Roommates continues Happy Madison's unlikely Netflix streak of teen girl comedies
Shining a comedic light on the female college experience, this amiable yet unbalanced film is pretty solid Sandler nepotism.
Photo: Netflix
For years, Happy Madison has been the go-to home for Adam Sandler and his cohort of Gen X buddies like Rob Schneider, David Spade, and Kevin James. But a funny thing has happened now that Sandler’s nepotistic productions have switched from including his friends to his literal family. As The Sandman has started to create star vehicles for his two daughters, Happy Madison has somewhat improbably become a thriving ecosystem for female-directed movies about the teen girl experience. Sunny Sandler lovingly explored the woes of middle school in the sweet surprise You Are So Not Invited To My Bat Mitzvah and will tackle high school musicals later this year in Don’t Say Good Luck. Now her older sister Sadie is charting the highs and lows of the freshman college experience with Netflix’s amiable if half-baked comedy Roommates.
Indeed, both the strength and weakness of Roommates is that it’s trying to be two movies in one. There’s a delightfully absurdist streak to an opening where two contemporary college roommates (Storm Reid and Ivy Wolk) have what amounts to a very messy public breakup on the lawn outside their dorm. After screaming about bloody pads and tossing air fryers out a third-story window, they’re called into the office of the Dean Of Student Life (Saturday Night Live‘s Sarah Sherman). To scare them straight, she decides to recount the story of another pair of troubled roommates whose initial friendship curdled into something much thornier.

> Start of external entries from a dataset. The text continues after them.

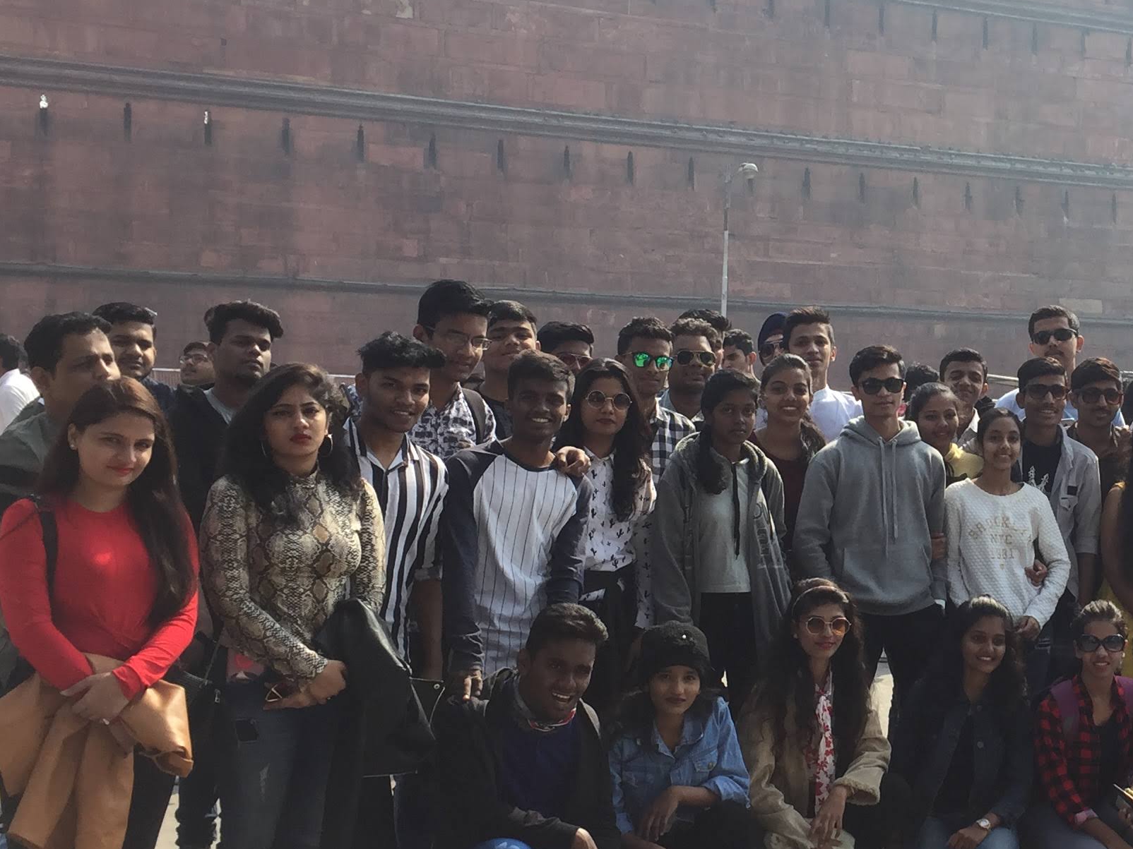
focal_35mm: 59
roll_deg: -0.6
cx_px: 1016
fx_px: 1931
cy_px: 418
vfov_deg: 24.8
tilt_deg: -1.3
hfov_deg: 31.2
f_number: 2.2
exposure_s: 1/898
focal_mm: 4.15
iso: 32
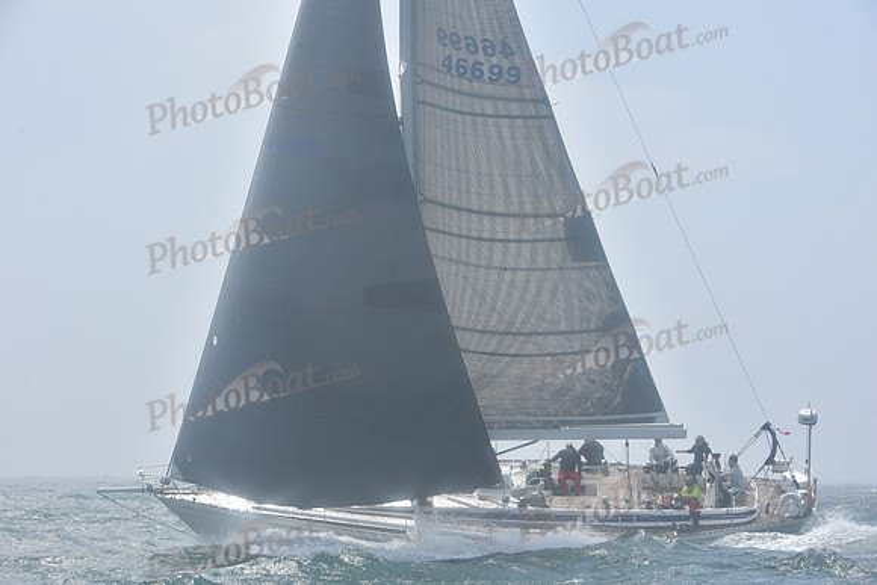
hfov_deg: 18.3
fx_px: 2729
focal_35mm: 112
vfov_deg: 12.2
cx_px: 438
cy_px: 292
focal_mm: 112
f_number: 10
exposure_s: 1/800
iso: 320
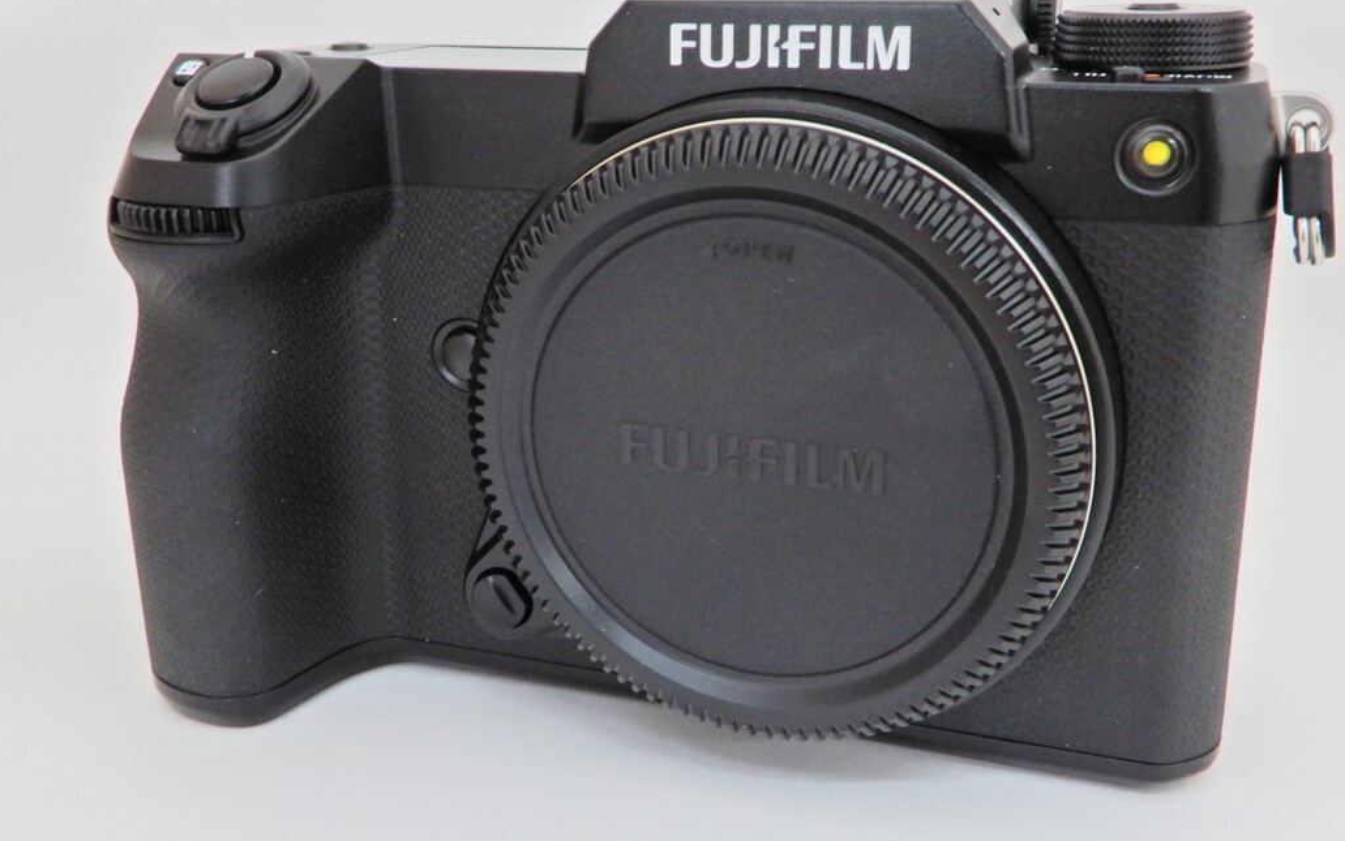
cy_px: 373
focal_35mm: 37
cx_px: 711
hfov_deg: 52.7
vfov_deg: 34.4
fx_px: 1357
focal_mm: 5.4
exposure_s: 1/25
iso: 280
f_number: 4
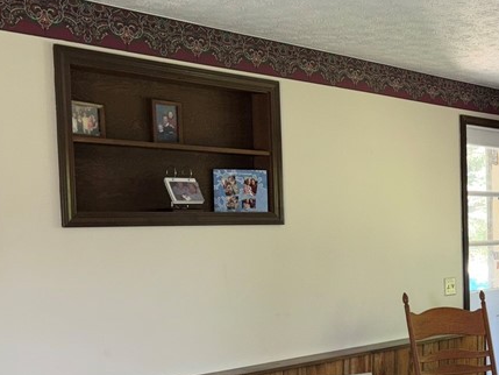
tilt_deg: -3.9
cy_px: 269
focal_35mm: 62
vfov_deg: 23.5
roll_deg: +1.5
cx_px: 553
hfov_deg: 28.3
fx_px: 894
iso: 50
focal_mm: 5.96
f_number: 1.6
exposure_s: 1/26
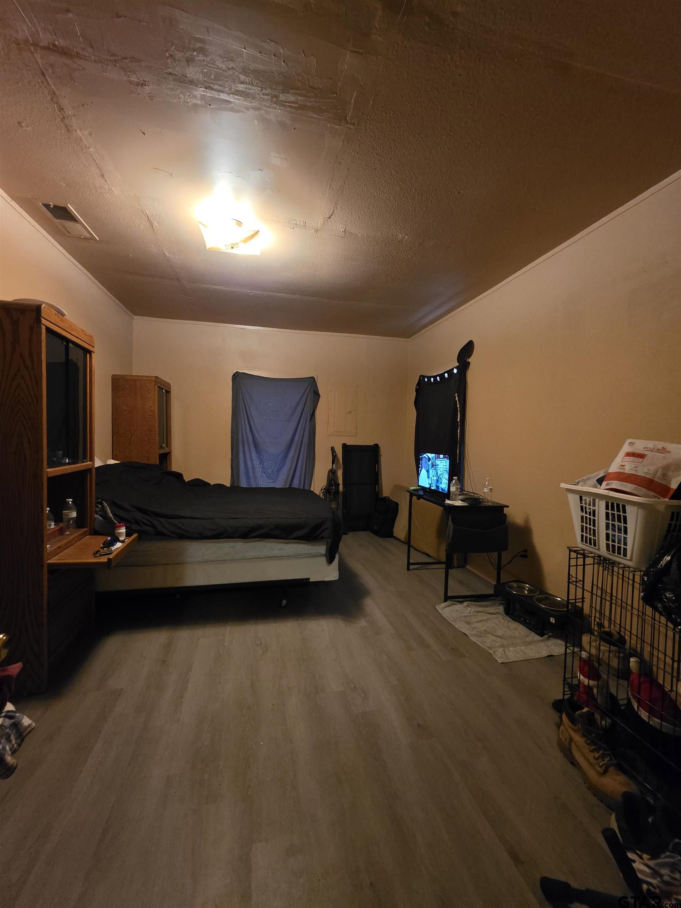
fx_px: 341
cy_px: 454
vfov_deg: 106.2
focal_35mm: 13
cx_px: 340
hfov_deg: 89.9
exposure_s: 1/40
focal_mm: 2.2
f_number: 1.9
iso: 1000
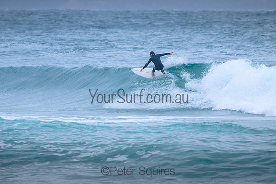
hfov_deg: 3.7
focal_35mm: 550
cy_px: 72
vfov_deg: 2.5
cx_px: 136
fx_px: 4219
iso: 640
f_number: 5.6
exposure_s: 1/2000
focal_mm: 400
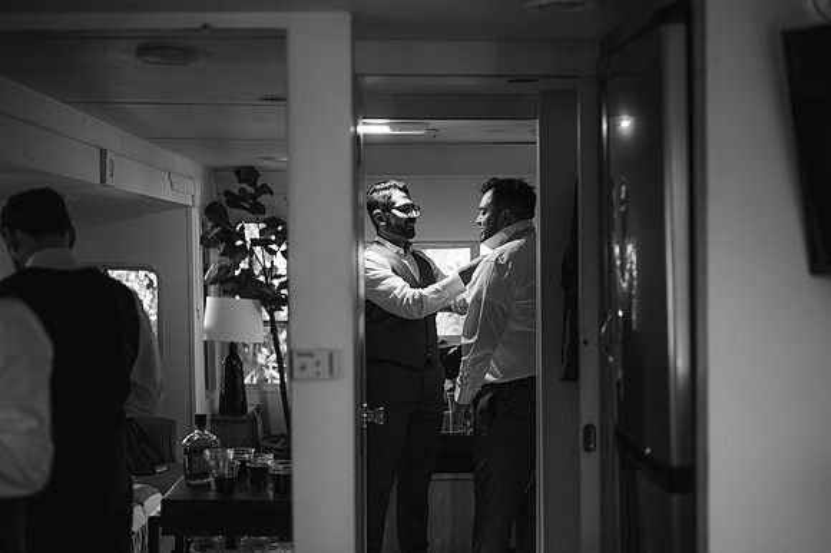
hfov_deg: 38.0
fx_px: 1206
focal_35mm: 52
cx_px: 416
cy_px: 276
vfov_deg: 25.8
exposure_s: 1/125
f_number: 1.8
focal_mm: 50
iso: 400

Thus the film flashes back to introduce Devon (Sandler), an academically gifted but largely friendless high school grad determined that college will finally be her time to shine. Though her try-hard ways don’t initially pay off at a pre-college wildness bonding excursion, she eventually clicks with nonchalant cool girl Celeste (Chloe East). Their fast friendship makes it easy to say yes to sharing a dorm room in the fall. Once they actually move in, however, the usual minor roommate issues (stealing clothes, not using headphones at 2 AM) slowly escalate into some much bigger red flags, including Celeste enmeshing herself with Devon’s family and hooking up with a guy in Devon’s bed.